Die Schweiz ist in vielem innovativ. Aber wenn es um unsere Kinder geht, verharren wir in alten Bildern. Unser heutiges Schulsystem stammt aus einer Zeit, in der Kinder auf das Leben in Fabriken vorbereitet werden sollten. Gleichschritt, Normen, Standardisierung. Das war der Auftrag des 19. Jahrhunderts, nicht der Zukunft. Und gerade in der Schweiz, in einem Land, in dem man sich so frei wie kaum irgendwo sonst den Rahmen selbst gestalten kann, wirkt diese Starrheit besonders fremd.

Heute führen Kinder und Jugendliche ein Leben, das viel komplexer, vernetzter und zugleich verletzlicher ist als je zuvor. Sie brauchen Räume, die nicht enger, sondern weiter werden. Sie brauchen Orte, an denen sie nicht funktionieren müssen, sondern sich entfalten dürfen.
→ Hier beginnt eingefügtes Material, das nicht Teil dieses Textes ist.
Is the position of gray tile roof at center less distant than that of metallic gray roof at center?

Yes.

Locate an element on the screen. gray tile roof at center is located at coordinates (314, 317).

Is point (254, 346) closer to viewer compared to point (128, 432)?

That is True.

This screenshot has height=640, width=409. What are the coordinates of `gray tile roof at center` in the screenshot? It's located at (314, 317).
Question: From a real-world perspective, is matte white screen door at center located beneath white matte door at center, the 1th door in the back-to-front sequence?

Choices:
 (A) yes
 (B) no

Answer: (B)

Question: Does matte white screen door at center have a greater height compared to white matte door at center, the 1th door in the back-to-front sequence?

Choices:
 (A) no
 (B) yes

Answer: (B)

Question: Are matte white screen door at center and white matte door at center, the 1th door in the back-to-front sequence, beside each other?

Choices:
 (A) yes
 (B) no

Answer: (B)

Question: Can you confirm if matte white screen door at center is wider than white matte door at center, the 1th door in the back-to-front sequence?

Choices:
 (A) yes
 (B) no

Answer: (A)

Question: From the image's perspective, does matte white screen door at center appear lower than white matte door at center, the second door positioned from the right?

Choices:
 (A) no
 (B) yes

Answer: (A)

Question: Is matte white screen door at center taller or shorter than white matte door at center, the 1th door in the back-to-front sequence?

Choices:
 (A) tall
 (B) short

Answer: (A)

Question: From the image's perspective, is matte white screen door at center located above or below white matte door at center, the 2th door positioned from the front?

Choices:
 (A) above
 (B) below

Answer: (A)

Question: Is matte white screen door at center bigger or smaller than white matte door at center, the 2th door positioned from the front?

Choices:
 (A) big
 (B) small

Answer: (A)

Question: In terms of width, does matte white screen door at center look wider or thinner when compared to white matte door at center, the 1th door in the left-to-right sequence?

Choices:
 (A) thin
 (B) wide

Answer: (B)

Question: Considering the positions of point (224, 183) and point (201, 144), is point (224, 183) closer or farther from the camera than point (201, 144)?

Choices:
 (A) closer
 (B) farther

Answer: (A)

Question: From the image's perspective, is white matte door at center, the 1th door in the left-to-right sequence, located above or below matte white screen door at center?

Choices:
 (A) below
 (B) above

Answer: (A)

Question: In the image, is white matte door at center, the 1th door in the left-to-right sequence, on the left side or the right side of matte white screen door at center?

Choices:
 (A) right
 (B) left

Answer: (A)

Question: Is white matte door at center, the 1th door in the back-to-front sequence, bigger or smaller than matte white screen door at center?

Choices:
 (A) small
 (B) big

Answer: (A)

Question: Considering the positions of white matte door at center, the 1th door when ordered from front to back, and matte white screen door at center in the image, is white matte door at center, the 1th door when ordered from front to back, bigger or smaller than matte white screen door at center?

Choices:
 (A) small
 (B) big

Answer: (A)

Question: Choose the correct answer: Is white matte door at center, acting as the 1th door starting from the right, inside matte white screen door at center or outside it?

Orte, an denen sie mit ihrer ganzen Wahrnehmungsfülle, sensibel, neurodivers, eigenwillig, willkommen sind.

Ein eigener Ort und die Erkenntnis, dass es viel mehr braucht

Vor einigen Jahren durfte ich selbst einen landwirtschaftlichen Raum zum Hüten übernehmen. Einen lebendigen, atmenden Ort. Ich begann, kleine Bildungsimpulse einzuflechten. Einen Waldgarten, der Zeit vermittelt. Tiere, die Beziehung schaffen. Ein Raum, der Stille lehrt. Arbeit, die Sinn macht. Kleine Erdkinder Momente, wie feine Akkupunkturnadeln im Boden einer grossen Kulturlandschaft.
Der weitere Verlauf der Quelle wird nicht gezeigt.